Oct. 17, 2013 – Hyundai Motor Company, South Korea's largest automaker, today announced that its 'HTRAC' all-wheel drive system will be made available for the first time on the all-new Genesis, the second generation of Hyundai's first premium rear-wheel drive sedan set to make its world debut in its home market later this year.

The 'H' stands for 'Hyundai' indicating its brand heritage, and 'TRAC' is a shortened form of the word 'Traction,' which represents technical attributes of the all-wheel drive system. The advanced HTRAC system electronically controls torque split between the front and rear axles depending on road and driving conditions, offering greater stability on slippery roads and in corners.

"Hyundai Motor's HTRAC system has secured best-in-class durability and driving performance through strict tests carried out in various locations worldwide, including the famed Nürburgring in Germany, the Yeongam F1 circuit in Korea and in severe winter tests in Europe," said Woong-Chul Yang, Vice Chairman and head of Hyundai Motor Group's R&D Center. "We expect our customers to feel world-class safety and driving performance in the all-new Genesis equipped with the HTRAC system."

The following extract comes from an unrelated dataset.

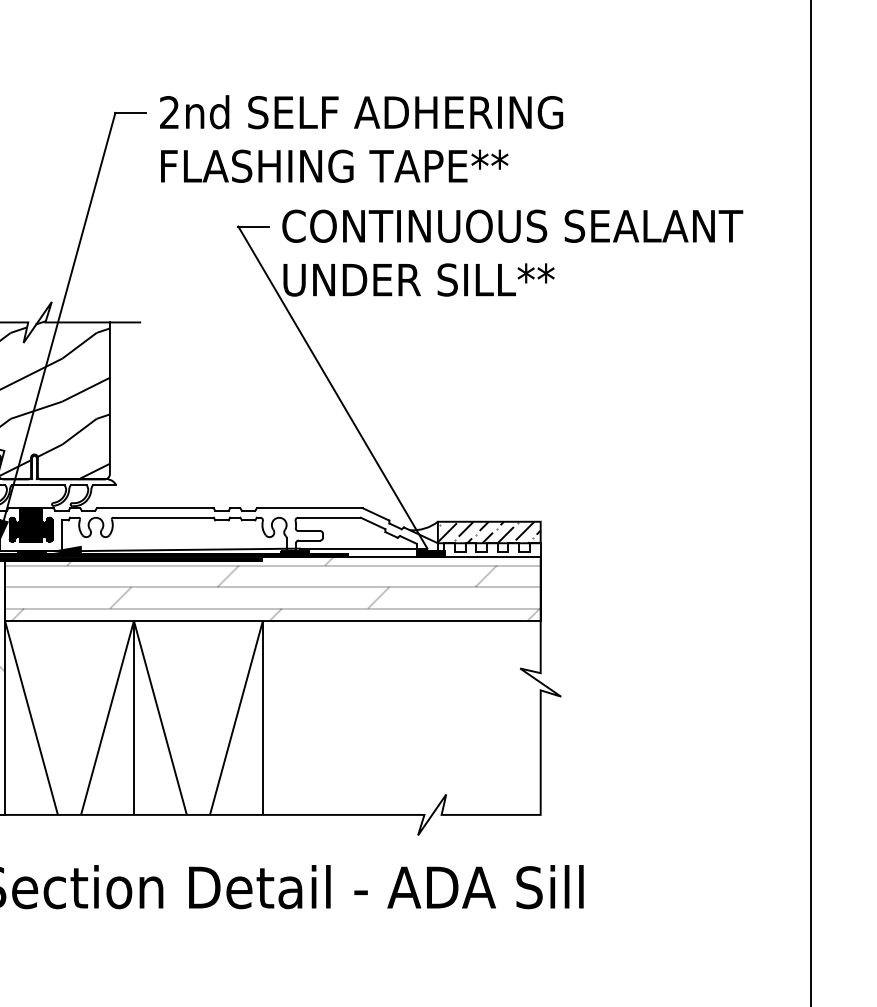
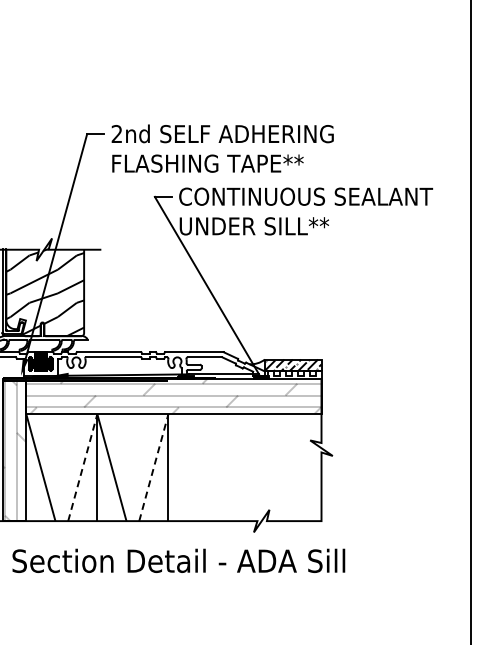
line: (106, 717) -> (82, 467), solid -> dashed
line: (235, 717) -> (153, 467), solid -> dashed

Unlike mechanical AWD system with limited torque split between front and rear wheels, Hyundai's HTRAC system allows drivers to select driving modes for a sophisticated and tailored driving experience.

Starting with the second-generation Genesis, Hyundai plans to apply the HTRAC system to more of its models and aims to strengthen its premium, high-tech brand image by continuing brand efforts such as featuring the HTRAC badge on the trunk lid of the Genesis.